Article —
****
1 Act 7:1. We are still in the Sanhedrin where the false witnesses have just made the serious charge of blasphemy against Stephen. Are these things sot This was said by the high priest, because under a practice started by the Jews, he was the presiding judge of the Sanhedrin. The act of proposing this question was about the only just thing that was done for Stephen. It was the order in any fair court, religious or otherwise, to permit a prisoner to speak for himself concerning accusations being brought against him. (See Joh 7:51; Act 22:25.)

Verse 2

2 Act 7:2. From this verse through verse 50 is Stephen's answer to the question put to him by the high priest. A simple denial of the accusations would have been the whole truth, but Stephen's purpose was to give the entire historical background of the issue at stake; not only to show their charges to be false, but also to present a basis of truths and facts for the conclusion he intended to draw in their hearing. We shall see that when all this was done, it showed up these false accusers to be really the ones who could justly be charged with the things they maliciously said against him. The speech will consist of the history that began with Abraham and ended with Solomon. In addition to Stephen's principal reason for reciting these historical matters, I shall comment on the verses in their order because of their general interest. Fathers is used in the sense of respect for them as being among the older members of the Jewish nation, and hence those who should be respectfully interested in the history of their race. Before he dwelt in Charran (Haran). Gen 12:1 says that God had said for Abraham to make this move, even before the command stated in that verse, and that is the reason for Stephen's phrase underlined in this place.

Verse 3

3 Act 7:3. Which I shall show thee is significant, and denotes that the patriarch was not told even what country it was when the Lord first appeared to him. He was to obey the command purely upon his faith in the wisdom and goodness of God. That is why Paul says, "and he went out, not knowing whither he went" (Heb 11:8).
****
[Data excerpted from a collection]
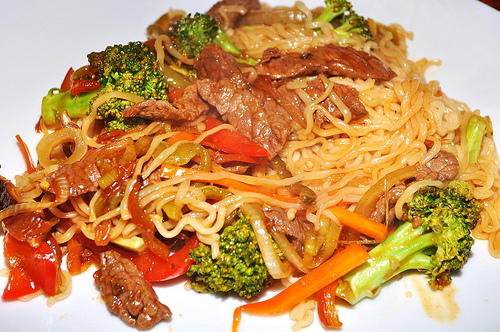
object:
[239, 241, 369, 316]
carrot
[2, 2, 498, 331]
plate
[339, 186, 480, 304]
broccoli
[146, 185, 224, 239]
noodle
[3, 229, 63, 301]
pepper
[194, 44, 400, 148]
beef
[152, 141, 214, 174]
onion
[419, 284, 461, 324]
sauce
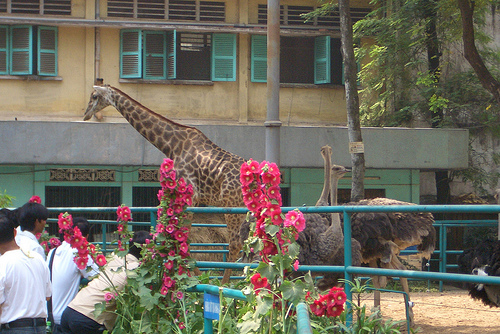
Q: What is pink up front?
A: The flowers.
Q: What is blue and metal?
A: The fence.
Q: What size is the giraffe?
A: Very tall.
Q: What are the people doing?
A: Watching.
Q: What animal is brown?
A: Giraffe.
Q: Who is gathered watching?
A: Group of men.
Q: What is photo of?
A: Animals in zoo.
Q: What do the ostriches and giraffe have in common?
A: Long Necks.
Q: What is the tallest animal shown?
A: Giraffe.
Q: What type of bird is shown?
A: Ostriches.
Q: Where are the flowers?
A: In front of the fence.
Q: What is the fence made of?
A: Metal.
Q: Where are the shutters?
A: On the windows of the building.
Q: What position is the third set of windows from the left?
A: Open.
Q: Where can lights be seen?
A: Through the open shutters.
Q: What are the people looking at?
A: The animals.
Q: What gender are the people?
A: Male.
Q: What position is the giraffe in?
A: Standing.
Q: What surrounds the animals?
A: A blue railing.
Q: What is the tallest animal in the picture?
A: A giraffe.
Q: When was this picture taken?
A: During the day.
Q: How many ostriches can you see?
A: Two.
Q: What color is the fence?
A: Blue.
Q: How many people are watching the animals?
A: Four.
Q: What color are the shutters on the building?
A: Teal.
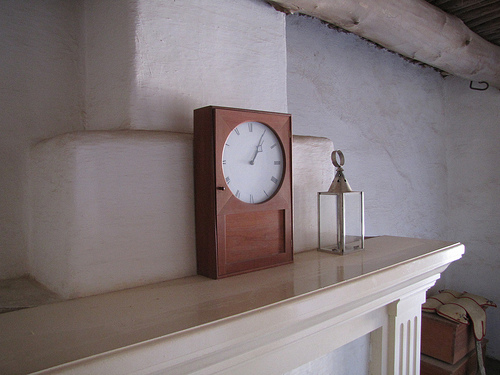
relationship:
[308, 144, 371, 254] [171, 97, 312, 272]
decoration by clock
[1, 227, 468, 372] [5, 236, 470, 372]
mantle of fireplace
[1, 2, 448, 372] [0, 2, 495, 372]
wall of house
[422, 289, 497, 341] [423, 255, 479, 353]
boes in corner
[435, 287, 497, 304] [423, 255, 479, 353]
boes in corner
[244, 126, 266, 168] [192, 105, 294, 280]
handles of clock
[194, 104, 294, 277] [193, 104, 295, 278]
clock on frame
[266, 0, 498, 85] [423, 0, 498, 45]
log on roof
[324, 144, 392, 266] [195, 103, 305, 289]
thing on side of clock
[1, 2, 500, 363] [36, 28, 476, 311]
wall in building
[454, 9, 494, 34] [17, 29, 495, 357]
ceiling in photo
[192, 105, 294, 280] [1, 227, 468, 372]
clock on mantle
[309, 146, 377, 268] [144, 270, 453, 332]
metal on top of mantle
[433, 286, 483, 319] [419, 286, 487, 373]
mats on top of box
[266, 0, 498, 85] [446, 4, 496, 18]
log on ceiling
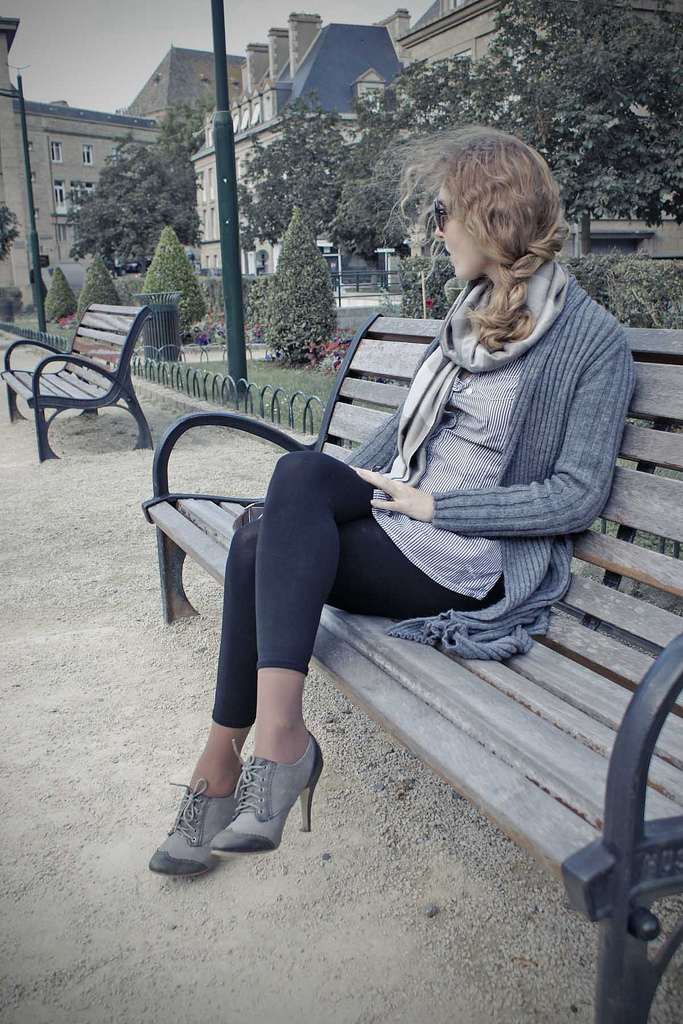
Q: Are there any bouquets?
****
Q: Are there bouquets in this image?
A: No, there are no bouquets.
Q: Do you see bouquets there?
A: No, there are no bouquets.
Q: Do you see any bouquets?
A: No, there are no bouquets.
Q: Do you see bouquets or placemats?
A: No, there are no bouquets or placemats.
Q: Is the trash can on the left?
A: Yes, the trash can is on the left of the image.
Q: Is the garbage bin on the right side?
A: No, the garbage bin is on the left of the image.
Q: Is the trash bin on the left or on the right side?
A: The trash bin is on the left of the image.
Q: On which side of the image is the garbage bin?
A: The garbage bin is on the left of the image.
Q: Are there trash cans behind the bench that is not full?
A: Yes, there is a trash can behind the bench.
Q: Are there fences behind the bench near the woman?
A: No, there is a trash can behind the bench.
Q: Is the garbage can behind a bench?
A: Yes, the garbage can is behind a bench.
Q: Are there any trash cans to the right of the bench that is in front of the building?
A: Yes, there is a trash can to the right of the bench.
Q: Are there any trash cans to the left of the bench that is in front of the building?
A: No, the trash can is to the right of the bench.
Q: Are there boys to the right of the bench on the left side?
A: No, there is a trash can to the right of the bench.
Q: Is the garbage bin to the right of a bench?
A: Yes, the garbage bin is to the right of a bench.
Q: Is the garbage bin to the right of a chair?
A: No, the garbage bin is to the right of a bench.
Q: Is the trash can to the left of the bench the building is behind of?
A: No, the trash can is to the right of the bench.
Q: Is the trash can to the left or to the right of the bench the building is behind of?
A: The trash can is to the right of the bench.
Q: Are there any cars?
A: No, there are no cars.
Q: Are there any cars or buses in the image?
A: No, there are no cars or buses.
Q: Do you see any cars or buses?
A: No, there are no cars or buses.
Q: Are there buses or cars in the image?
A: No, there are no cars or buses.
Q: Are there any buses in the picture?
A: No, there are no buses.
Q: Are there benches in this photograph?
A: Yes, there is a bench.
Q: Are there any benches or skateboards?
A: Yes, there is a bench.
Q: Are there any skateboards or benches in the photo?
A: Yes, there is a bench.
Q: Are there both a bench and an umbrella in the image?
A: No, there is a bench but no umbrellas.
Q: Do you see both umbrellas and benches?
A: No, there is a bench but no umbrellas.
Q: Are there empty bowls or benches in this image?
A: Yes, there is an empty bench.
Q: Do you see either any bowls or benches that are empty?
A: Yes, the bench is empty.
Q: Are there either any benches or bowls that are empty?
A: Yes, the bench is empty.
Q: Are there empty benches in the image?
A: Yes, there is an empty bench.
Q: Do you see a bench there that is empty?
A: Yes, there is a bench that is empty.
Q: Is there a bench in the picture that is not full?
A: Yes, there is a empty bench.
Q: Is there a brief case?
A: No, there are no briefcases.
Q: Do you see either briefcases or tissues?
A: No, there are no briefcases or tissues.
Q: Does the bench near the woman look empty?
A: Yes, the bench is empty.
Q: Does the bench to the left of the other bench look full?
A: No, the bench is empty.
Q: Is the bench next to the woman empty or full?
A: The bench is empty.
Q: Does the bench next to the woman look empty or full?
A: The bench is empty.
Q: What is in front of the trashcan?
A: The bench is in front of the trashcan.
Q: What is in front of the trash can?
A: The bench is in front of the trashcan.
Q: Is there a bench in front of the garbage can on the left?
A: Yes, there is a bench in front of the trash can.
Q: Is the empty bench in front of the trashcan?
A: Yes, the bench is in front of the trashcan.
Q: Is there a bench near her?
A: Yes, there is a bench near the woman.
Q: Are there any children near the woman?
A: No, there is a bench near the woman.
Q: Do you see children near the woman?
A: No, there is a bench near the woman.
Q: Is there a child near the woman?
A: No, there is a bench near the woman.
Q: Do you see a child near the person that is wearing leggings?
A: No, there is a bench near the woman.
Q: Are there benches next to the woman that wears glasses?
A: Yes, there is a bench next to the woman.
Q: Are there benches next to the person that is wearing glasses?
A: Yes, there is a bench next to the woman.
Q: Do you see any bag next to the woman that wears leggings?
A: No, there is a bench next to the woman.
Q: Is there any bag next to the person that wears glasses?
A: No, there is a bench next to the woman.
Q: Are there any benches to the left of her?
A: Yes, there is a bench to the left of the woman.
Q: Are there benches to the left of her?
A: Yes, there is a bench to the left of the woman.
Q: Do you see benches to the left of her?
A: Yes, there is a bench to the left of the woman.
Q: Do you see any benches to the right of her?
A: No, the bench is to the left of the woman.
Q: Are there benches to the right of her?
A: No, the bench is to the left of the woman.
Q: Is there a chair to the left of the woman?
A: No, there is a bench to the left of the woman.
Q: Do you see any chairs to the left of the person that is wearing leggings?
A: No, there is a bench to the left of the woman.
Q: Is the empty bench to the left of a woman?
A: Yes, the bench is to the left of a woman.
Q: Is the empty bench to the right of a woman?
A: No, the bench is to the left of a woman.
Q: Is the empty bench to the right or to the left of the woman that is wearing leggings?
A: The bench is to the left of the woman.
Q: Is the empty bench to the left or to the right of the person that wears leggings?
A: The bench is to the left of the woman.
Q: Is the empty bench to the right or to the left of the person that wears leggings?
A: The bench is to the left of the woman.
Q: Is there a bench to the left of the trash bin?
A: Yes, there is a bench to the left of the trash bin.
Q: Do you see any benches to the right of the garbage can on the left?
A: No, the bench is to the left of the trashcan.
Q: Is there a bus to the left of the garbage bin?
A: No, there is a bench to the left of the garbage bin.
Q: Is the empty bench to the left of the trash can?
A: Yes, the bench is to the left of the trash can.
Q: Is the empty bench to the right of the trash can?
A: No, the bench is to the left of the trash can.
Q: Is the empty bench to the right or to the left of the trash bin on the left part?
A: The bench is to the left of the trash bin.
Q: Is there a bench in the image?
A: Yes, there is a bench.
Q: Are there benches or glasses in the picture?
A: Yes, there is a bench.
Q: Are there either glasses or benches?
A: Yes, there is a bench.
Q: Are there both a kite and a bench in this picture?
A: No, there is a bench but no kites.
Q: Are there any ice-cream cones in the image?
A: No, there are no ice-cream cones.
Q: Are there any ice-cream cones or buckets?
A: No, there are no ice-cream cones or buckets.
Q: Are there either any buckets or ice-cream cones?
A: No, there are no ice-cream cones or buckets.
****
Tasks —
a) According to the commentary on Acts 7, why was the high priest the one who asked Stephen the question?
b) List every Bible reference the commentary on Acts 7 cites besides the verses it is explaining.
c) Carry the commentary on Acts 7 forward from its last sentence.

Replies —
a) Under a practice started by the Jews, he was the presiding judge of the Sanhedrin.

b) Joh 7:51, Act 22:25, Gen 12:1, Heb 11:8

c)
Verse 4

4 Act 7:4. Abraham moved immediately out of his home territory which was the land of the Chaldeans (called "Ur of the Chaldees" in Gen 11:31). This place was in the general territory of that later containing the city of Babylon. To reach the land of Canaan (where God intended him to go), it was necessary for Abraham to journey up and around the northern extremity of the country, due to the geographical character of the land. (See the historical note given with Isa 14:31, in volume 3 of the Old Testament Commentary.) When his father was dead. The necessary inference is that Abraham's father became more infirm on account of old age, so that the Lord suffered Abraham to pause in this land of Haran until his father was dead. We know this pause was not displeasing to God, for Stephen says that after the death of his father,;he (meaning God) removed him into this land, which indicates that Abraham was acting in God's favor.

Verse 5

5 Act 7:5. Gave him none inheritance. Let us not become confused over this phrase and the account in Gen 23:9-20. Abraham became a possessor of that real estate in the land of Canaan, but he bought it with money, and thus obtained it by his own business transaction; he even refused to accept it as a gift from the owners. But inheritance is from KLERONOMAI, and Thayer defines it, "an inheritance, property received by inheritance." Abraham did not receive a foot of that land in that way, but it was promised that he would indirectly receive it some day through his descendants. When he had no child is mentioned to show Abraham's faith in the promises of God.

Verse 6

6 Act 7:6. This prediction is recorded in Gen 15:13, and refers to the hardships of the Israelites in Egypt. Strange land means one outside their own promised land.

Verse 7

7 Act 7:7. Will I judge refers to the plagues that God brought upon the Egyptians (Exodus 7-12). Serve me in this place means their service at Mount Sinai.

Verse 8

8 Act 7:8. This verse includes the years from Abraham's 99th to the birth of Jacob's Sons in Mesopotamia and Canaan.

Verse 9

9 Act 7:9. The patriarchs means the brethren of Joseph who sold him to travelers going to Egypt God was with him denotes that assistance was given Joseph from the Lord because he was righteous and was being persecuted.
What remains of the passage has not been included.